The Enlightenment And Era Of Revolutions Essay

, Research Paper

The Enlightenment and Era of Revolutions

The Enlightenment Era marked the beginning of significant scientific advance-

ments and of philosophers’ contributions whose discoveries and revolutionary theories

changed the traditional views of the world. It brought upon many changes to the social

and political order which predominated its society at the time. Strongly influenced by

the rise of modern science, and by the aftermath of the long religious conflicts that

followed the reformation, the thinkers of the Enlightenment were committed to secular

views based on reason and human understanding. They had hoped that it would provide

a basis for a positive reform which would affect every area of life and thought.

Due to these changes, people were looking at different aspects of their world and lives

under a new light. The mystery behind things was unfolding, becoming increasingly

demandant of scientific explanation rather then by church officials’ unclear reasoning.

The ideas of the great intellectuals of the Enlightenment era made people think about

their freedom and equality, which gave them a reason to revolt and fight for the better


One of the famous philosophers during the Enlightenment era was John Locke.

He wrote “The Second Treatise of Government” and in this document, Locke wrote

about the natural rights of man: the right to life, to liberty and to property. Everyone is

born free and is by nature free; equal and independent. According to Locke, people

joined the community to preserve their properties, lives, liberty and their estates, and no

one should have the authority to take away from them these basics rights. However,

should the governor use his office power toward personal gain, he could be deprived of

his governmental authority. The people had the right to revolt against him. Locke states,

“And whosever in authority exceeds the power given him by the law(…), may be

opposed.” Basically, the sovereignty did not reside in the state but instead with the

people; the state is then supreme, but only if it is bounded within the limits of its power

and within the civil and the natural law.

The idea of liberty and equality can also be found in the “Discourse on the

Origin and Foundation of Inequality Among Man.” In this document, Rousseau

addresses the inequality found among rich and poor people. The resolution to this

problem according to Rousseau, is in the following passage: “…instead of turning our

forces against ourselves, let us gather them into one supreme power which governs us

according to wise laws, protects and defends all the members of the association,

repulses common enemies, and maintains us in an eternal concord.” Rousseau is

attempting to point out that they should not fight but instead form a working government,

set its common laws and regulations that would help to change the life of the nation.

Evidently, it goes to prove that the Enlightenment’s effects spread throughout.

Its ideas, principles and the overall emphasis it has placed on humanity had been

accepted by many people. Our own “Declaration of Independence” of July 4th, 1776

is a reflection of that. “Man received certain unalienable rights, that among these are

life, liberty, and the pursuit of happiness.” When The Declaration of Independence was

put to congress, it restated what Locke had previously wrote over eight decades before,

“all man are created equal.” Should the government become destructive, the

Declaration says that it is the right of the people to alter or to abolish it and may have

the power to institute a new government. It also showed that the King of Britain

had committed many usurpations on the Thirteen States of America. A declaration

itself was an example of rebel against tyranny.

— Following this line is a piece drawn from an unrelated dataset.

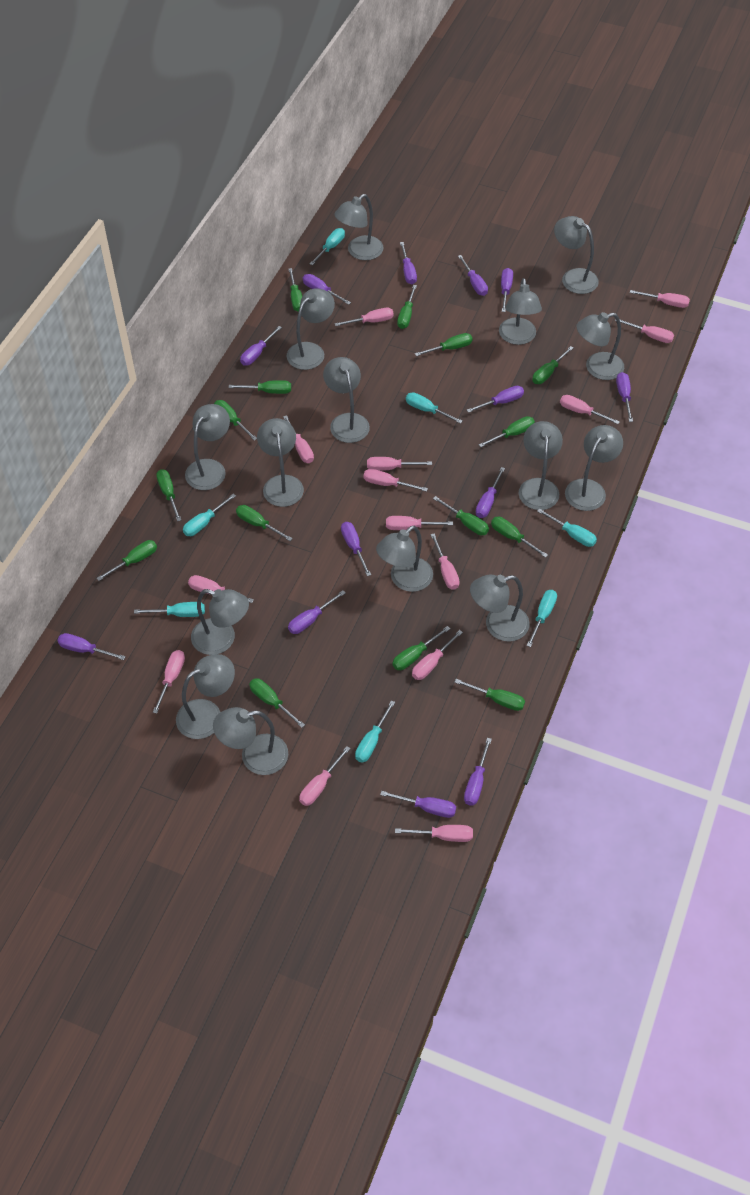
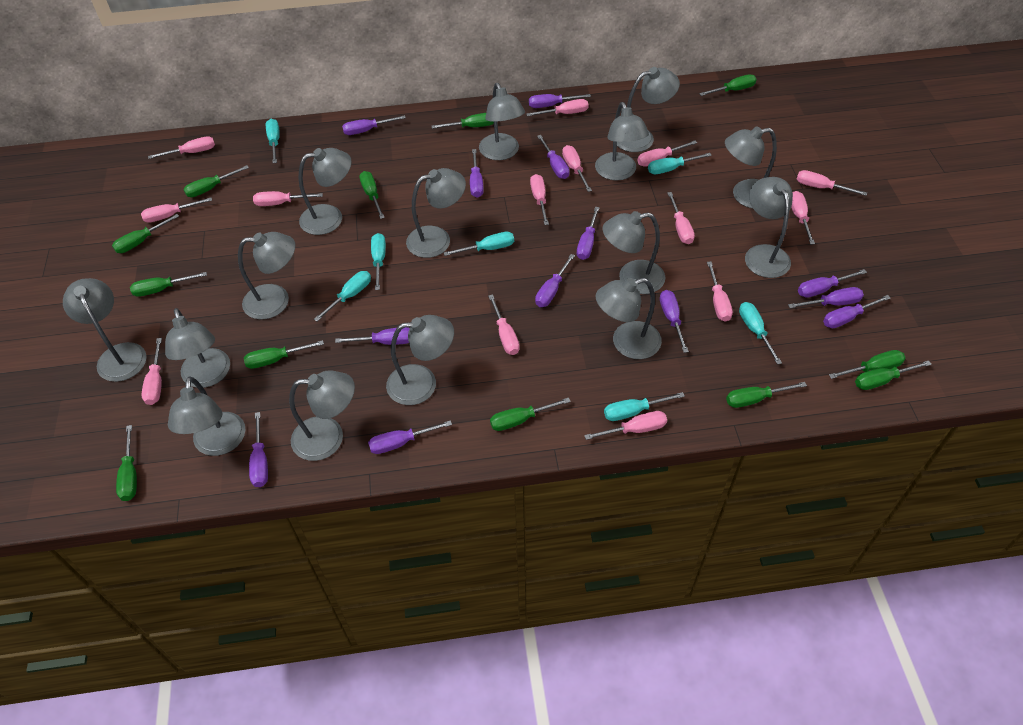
green screwdriver: [97,540,157,581] [156,469,181,521] [214,400,257,441] [229,380,291,394] [236,505,293,541] [249,678,305,728] [288,268,302,312] [392,626,450,670] [397,285,417,329] [415,333,473,356] [433,496,489,535] [454,679,525,711] [479,416,535,447] [491,517,548,558] [532,346,573,384] = 15 -> [112,214,179,253] [116,425,137,501] [130,272,207,297] [183,165,249,197] [244,340,324,369] [359,171,385,219] [431,113,494,129] [490,397,571,431] [699,74,757,96] [726,382,807,408] [829,350,906,379] [855,360,932,390] = 12

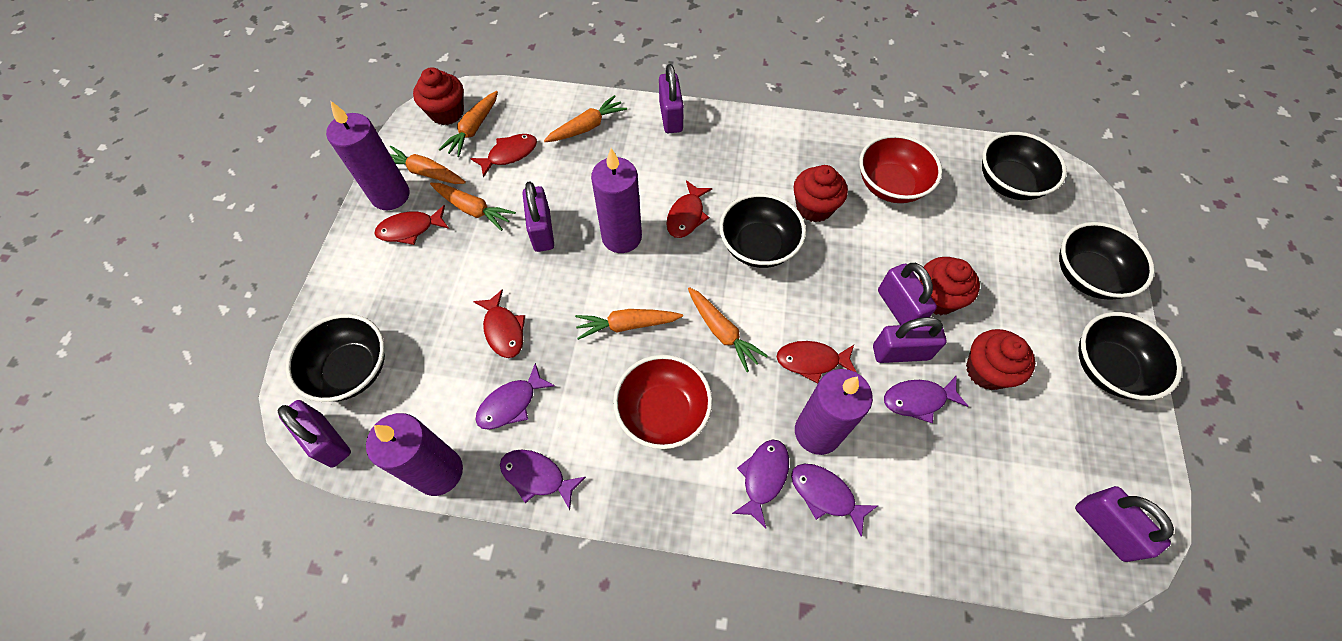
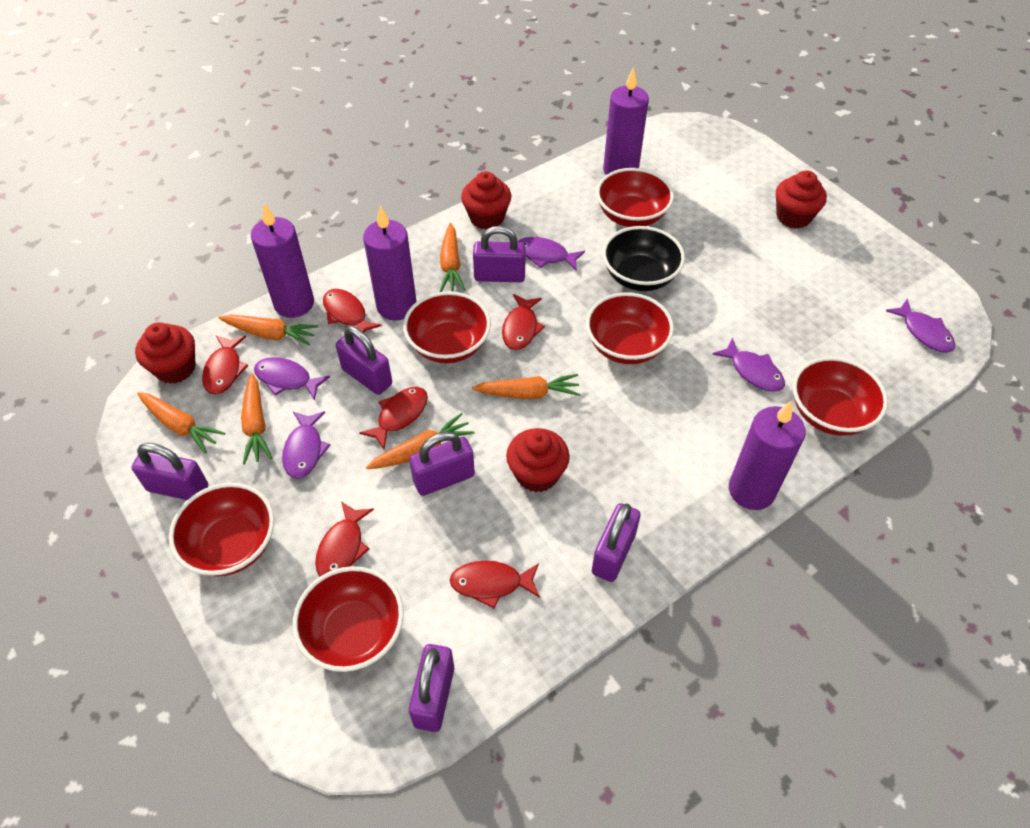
black bowl: [286,314,385,402] [719,193,806,268] [982,132,1067,200] [1059,222,1154,300] [1078,312,1182,400] = 5 -> [602,226,685,291] = 1
red bowl: [613,355,713,449] [859,134,942,203] = 2 -> [169,483,274,577] [293,566,404,672] [403,291,491,363] [586,292,674,364] [596,168,674,227] [793,357,888,436] = 6
red fish: [374,205,449,245] [470,134,537,178] [473,289,525,358] [666,180,712,238] [777,341,857,383] = 5 -> [202,335,248,395] [315,501,374,577] [323,289,382,333] [359,387,428,449] [450,561,540,609] [502,294,545,350] = 6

Another document, written in the time of American Revolution, and supporting

the ideas of the Enlightenment, was Thomas Paine’s “Common Sense.” Paine, as other

thinkers of the Enlightenment era wrote that people are “originally equal in order of

creation.” He criticized one of the most powerful institutions of Early Modern

Europe – monarchy. Paine stated that in a real republic there is no place for the king:

“The nearer any government approaches to a republic the last business there is for the

king.” He writes about the New World as an asylum for all free people.

The writings of the philosophers, such as Locke or Rousseau, were critical

to government. This sparked the peasants’ notion of wanting change. Under the Old

Regime in France the King was the absolute monarchy, and was believed to gain his

power from the God. Society was divided into three classes, whereas the first two

estates enjoyed extensive rights and privileges. The members of the third estate,

consisting of commoners, were heavily taxed and didn’t have the rights of the first two

estates. These social divisions caused a lot of conflicts. In the era of Enlightenment,

where Ancient Regime and the old social order was being questioned, people started

thinking about gaining their rights and revolt against despoty. An effect of such a process

was the French Revolution of 1789 and of “The Declaration of the Rights of Man and

of the Citizen.” This French document, followed the enlightenment ideas of “Liberty,

Equality and Fraternity” – which become the slogan of the French Revolution. It states

that “Liberty consists in being able to do everything which does not harm another” and

that democratic principles, would be the basis for French government.

This period of reason, thanks to its rational and scientific approach, enabled

the society to rid themselves of superstitions and old habits. These new ideas allowed

people to explore the meanings behind the things that only supernatural explanations

would explain. The popular ideas of Enlightenment, “liberty, equality and fraternity,”

inspired people from different countries to make an effort towards improving their

situations and to fight for their freedom and their rights.